The hallmark phenotypic manifestation of Apert syndrome is craniosynostosis, arising from premature fusion of cranial sutures. FGFR2 variants increase the pool of osteogenic precursor cells, facilitating early ossification and accelerated bone matrix deposition. The Ser252Trp variant is more frequently associated with cleft palate, representing a secondary developmental anomaly. A clinical case has been reported in which a patient carrying the Pro253Arg variant presented with Apert syndrome alongside early-onset, low-grade papillary carcinoma [18].

Experimental data indicate that FGFR2 variants promote activation of osteogenic signaling cascades, ultimately resulting in aberrant cranial ossification. Moreover, dysregulation of EGF and PDGF pathways plays an additional role in pathological suture fusion. The altered binding affinity of FGFR2 for FGF—particularly in the context of the Pro253Arg substitution—significantly impacts the functional dynamics of receptor–ligand interactions.

Taken together, the pathogenesis of Apert syndrome illustrates a complex interplay between genetic variants, molecular signaling networks, and cellular processes, underscoring the pivotal role of FGFR2 in disease development. Multidisciplinary management of Apert syndrome has been advocated, encompassing surgical intervention, orthodontic care, and psychological support [19,20].

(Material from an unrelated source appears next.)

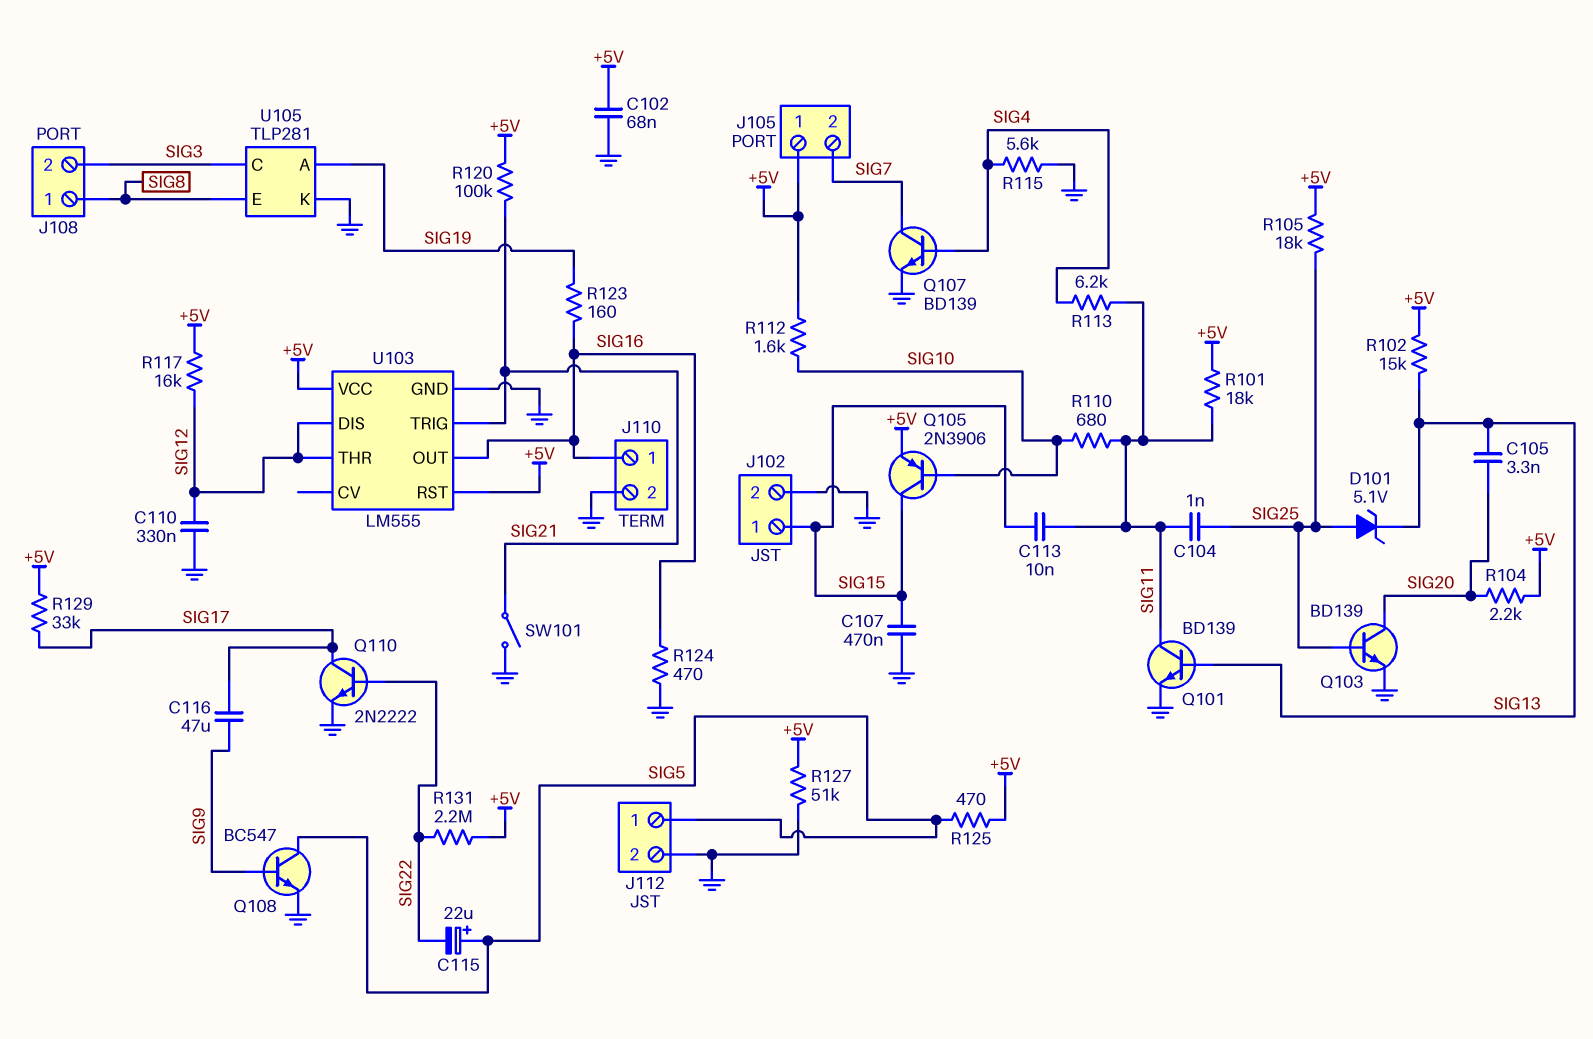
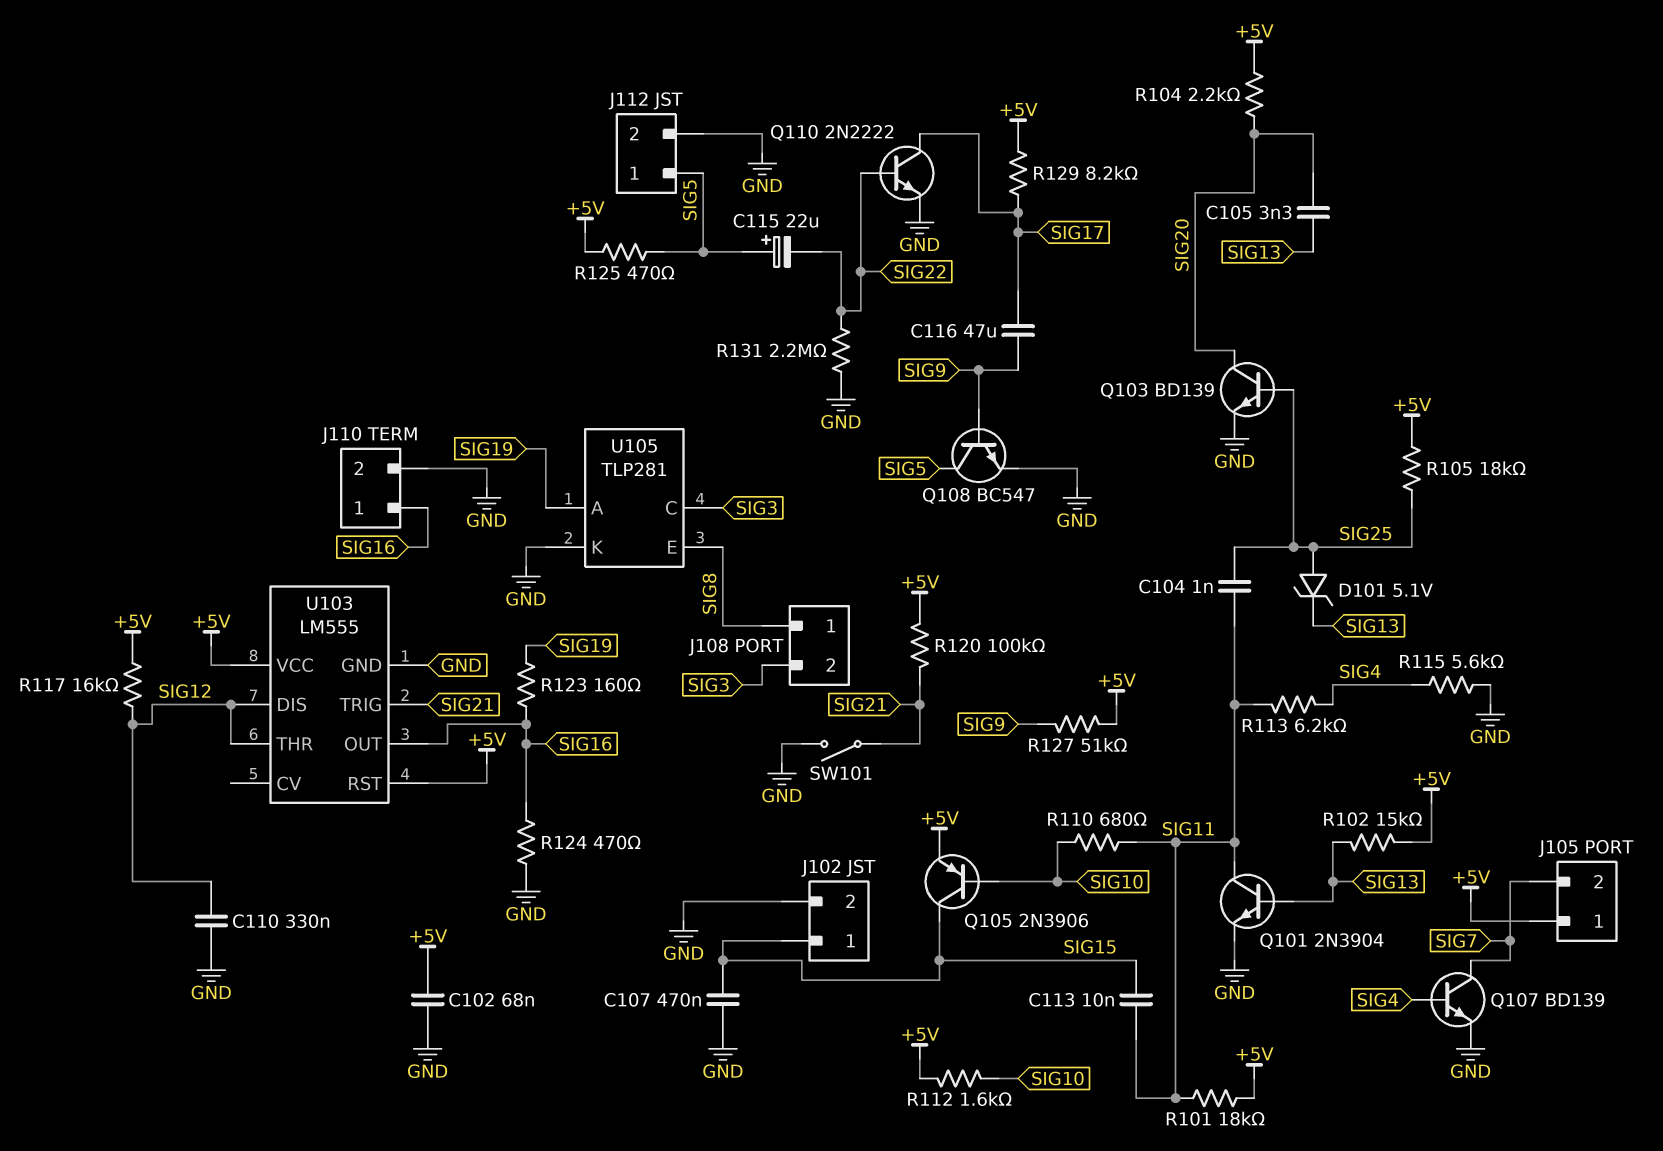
Q101: NPN BD139 (B SIG13, C SIG11, E GND) -> NPN 2N3904 (B SIG13, C SIG11, E GND)
R127: 51k (+5V, GND) -> 51k (+5V, SIG9)
R129: 33k (+5V, SIG17) -> 8.2k (+5V, SIG17)
R131: 2.2M (+5V, SIG22) -> 2.2M (GND, SIG22)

The couple reported that the ultrasound provided a clearer understanding of the condition's severity and enabled them to make a well-informed decision.

This case demonstrates that a detailed second-trimester prenatal ultrasound, particularly when supplemented with 3D imaging, can enable early recognition of Apert syndrome and guide targeted molecular testing. Molecular confirmation of a pathogenic FGFR2 variant provides diagnostic certainty and supports appropriate genetic counseling.

While this report includes a history of infertility and pregnancy loss, these findings should be interpreted as part of the individual clinical context rather than evidence of a generalized increased genetic risk. Larger studies are required to explore any potential associations.

The integration of advanced prenatal imaging and molecular diagnostics remains essential for the accurate diagnosis of rare craniofacial syndromes and for informed prenatal counseling.